▶ _OBJETIVO DA TAREFA_
Transcreva, sem nenhuma alteração, a passagem do texto extraído entre "Foram essas duas" e "no dia anterior.", inclusive.

▶ _TEXTO EXTRAÍDO_
■ ■ ■ ■ ■ ■ ■
Foram essas duas marcas que Jaílton procurou no corpo de Fabiane, no domingo de manhã, para reconhecê-la na UTI do Hospital Santo Amaro, para onde a mulher foi levada após ser espancada no meio da rua.
— Não pude me despedir da minha mulher. Minhas filhas não vão poder passar o Dia das Mães com a mãe dela. Mas eu espero que a morte da Fabiane não seja em vão. Espero que as pessoas percebam que fazer justiça com as próprias mãos é uma coisa errada. Não vou deixar a morte dela cair no esquecimento. Isso não pode acontecer com mais ninguém — disse Jaílson na última terça-feira, à frente de um protesto organizado por seus parentes, na frente do Cemitério Jardim da Paz, onde a mulher havia sido enterrada no dia anterior.
Uma série de desencontros e coincidências levou Fabiane a estar diante de uma multidão enfurecida pelo boato de que crianças da cidade corriam perigo de serem sequestradas por uma mulher que as usaria em rituais de magia negra.
■ ■ ■ ■ ■ ■ ■
▶ _ENTRADAS EXTRAÍDAS_
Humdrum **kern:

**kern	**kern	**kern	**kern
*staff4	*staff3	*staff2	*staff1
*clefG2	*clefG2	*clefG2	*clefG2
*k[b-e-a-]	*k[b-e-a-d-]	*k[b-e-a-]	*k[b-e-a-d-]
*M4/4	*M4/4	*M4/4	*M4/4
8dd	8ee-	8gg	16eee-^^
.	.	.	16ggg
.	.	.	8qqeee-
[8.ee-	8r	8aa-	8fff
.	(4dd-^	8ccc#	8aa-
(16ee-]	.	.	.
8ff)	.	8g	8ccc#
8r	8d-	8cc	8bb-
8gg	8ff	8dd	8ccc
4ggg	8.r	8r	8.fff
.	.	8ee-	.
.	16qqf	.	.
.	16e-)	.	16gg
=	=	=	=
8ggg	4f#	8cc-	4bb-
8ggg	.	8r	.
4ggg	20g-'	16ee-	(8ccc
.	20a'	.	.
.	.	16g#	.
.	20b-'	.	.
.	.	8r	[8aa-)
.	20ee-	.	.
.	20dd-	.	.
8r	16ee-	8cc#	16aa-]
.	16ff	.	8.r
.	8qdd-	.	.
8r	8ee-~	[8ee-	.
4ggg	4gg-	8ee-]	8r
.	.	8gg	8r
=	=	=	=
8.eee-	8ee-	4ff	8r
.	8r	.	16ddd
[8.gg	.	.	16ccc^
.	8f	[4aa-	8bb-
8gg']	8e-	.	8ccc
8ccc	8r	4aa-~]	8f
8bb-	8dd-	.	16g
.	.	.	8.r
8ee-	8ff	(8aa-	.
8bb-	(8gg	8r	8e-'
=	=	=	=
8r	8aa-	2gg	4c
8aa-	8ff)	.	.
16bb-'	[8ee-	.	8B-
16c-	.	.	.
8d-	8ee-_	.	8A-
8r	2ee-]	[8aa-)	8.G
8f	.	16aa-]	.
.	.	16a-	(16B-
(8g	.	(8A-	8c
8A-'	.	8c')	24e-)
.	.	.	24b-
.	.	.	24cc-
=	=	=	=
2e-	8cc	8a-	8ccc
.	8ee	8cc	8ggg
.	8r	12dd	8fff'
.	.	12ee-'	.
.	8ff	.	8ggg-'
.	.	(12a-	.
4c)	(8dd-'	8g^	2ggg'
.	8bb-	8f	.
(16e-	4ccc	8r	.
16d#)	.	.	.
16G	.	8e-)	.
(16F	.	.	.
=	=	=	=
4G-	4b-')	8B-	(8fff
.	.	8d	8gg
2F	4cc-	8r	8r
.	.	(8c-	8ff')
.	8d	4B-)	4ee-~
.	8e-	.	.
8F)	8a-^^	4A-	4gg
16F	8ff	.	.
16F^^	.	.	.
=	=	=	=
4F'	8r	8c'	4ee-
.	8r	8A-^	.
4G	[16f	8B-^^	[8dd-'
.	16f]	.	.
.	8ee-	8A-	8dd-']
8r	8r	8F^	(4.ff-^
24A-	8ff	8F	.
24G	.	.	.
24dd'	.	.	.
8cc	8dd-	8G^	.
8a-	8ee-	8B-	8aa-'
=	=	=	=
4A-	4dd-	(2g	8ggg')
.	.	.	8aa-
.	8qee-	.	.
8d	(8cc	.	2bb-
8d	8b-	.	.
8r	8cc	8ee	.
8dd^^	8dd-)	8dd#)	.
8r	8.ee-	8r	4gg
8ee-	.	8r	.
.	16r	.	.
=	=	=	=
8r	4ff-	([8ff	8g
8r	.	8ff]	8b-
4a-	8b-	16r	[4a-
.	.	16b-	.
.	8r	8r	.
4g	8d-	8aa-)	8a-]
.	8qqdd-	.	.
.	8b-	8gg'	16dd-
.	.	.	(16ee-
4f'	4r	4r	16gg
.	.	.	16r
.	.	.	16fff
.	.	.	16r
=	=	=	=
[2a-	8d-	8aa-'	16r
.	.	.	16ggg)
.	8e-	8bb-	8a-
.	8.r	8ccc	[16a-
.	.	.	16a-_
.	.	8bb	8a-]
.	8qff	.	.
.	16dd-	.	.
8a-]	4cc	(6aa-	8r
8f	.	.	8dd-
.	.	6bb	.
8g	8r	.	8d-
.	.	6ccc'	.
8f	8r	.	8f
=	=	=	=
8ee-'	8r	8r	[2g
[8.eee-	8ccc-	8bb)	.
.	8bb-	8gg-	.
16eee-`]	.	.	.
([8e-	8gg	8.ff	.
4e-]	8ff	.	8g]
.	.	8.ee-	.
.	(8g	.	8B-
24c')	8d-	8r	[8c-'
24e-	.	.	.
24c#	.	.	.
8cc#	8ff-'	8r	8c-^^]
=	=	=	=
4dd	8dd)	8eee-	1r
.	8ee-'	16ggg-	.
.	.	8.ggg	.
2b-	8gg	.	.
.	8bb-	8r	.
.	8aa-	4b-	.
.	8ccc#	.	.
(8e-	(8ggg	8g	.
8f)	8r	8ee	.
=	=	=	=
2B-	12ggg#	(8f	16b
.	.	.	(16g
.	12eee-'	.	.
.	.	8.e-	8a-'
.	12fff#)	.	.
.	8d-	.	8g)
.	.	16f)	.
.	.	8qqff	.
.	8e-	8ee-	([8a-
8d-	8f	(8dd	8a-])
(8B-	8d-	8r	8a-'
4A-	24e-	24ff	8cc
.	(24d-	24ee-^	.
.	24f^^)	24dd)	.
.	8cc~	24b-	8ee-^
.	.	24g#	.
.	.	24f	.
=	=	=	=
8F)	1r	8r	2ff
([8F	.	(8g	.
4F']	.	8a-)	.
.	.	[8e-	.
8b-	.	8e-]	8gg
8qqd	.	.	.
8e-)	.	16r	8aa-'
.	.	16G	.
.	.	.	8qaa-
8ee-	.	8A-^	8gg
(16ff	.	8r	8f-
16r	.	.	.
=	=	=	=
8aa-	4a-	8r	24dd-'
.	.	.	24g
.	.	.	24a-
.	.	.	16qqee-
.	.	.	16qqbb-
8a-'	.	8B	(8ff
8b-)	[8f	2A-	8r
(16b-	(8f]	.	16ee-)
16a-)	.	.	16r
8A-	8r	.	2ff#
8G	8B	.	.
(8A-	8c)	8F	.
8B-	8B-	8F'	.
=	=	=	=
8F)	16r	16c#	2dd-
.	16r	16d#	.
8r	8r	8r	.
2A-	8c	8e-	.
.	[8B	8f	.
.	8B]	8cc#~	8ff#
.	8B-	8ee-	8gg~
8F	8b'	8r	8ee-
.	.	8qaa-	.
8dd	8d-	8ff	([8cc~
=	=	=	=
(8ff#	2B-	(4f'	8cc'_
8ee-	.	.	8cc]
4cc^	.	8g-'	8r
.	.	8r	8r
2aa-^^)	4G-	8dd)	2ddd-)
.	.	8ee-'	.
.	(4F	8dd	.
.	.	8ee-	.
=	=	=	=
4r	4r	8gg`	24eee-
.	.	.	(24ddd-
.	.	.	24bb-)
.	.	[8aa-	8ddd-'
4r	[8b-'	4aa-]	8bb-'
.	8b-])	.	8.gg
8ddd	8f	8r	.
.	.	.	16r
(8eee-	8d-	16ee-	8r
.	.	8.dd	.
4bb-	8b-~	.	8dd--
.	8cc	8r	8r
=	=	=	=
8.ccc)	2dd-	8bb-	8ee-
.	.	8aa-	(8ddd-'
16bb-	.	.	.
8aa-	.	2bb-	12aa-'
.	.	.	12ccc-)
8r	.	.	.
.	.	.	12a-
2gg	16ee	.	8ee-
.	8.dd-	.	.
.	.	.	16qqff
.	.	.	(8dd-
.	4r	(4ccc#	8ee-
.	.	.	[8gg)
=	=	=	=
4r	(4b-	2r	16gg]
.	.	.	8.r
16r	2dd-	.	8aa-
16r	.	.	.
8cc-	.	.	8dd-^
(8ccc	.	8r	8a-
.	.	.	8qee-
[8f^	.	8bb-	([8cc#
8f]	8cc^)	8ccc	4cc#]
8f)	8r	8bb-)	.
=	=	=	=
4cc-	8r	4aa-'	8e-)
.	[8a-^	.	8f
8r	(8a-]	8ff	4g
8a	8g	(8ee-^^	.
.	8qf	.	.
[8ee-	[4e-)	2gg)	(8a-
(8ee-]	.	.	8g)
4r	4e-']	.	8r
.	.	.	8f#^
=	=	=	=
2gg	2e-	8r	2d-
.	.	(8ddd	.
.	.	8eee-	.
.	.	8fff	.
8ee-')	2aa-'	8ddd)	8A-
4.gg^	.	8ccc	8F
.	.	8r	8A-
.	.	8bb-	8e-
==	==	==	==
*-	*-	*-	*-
■ ■ ■ ■ ■ ■ ■
▶ _SOLUÇÃO DO EXERCÍCIO_
Foram essas duas marcas que Jaílton procurou no corpo de Fabiane, no domingo de manhã, para reconhecê-la na UTI do Hospital Santo Amaro, para onde a mulher foi levada após ser espancada no meio da rua.
— Não pude me despedir da minha mulher. Minhas filhas não vão poder passar o Dia das Mães com a mãe dela. Mas eu espero que a morte da Fabiane não seja em vão. Espero que as pessoas percebam que fazer justiça com as próprias mãos é uma coisa errada. Não vou deixar a morte dela cair no esquecimento. Isso não pode acontecer com mais ninguém — disse Jaílson na última terça-feira, à frente de um protesto organizado por seus parentes, na frente do Cemitério Jardim da Paz, onde a mulher havia sido enterrada no dia anterior.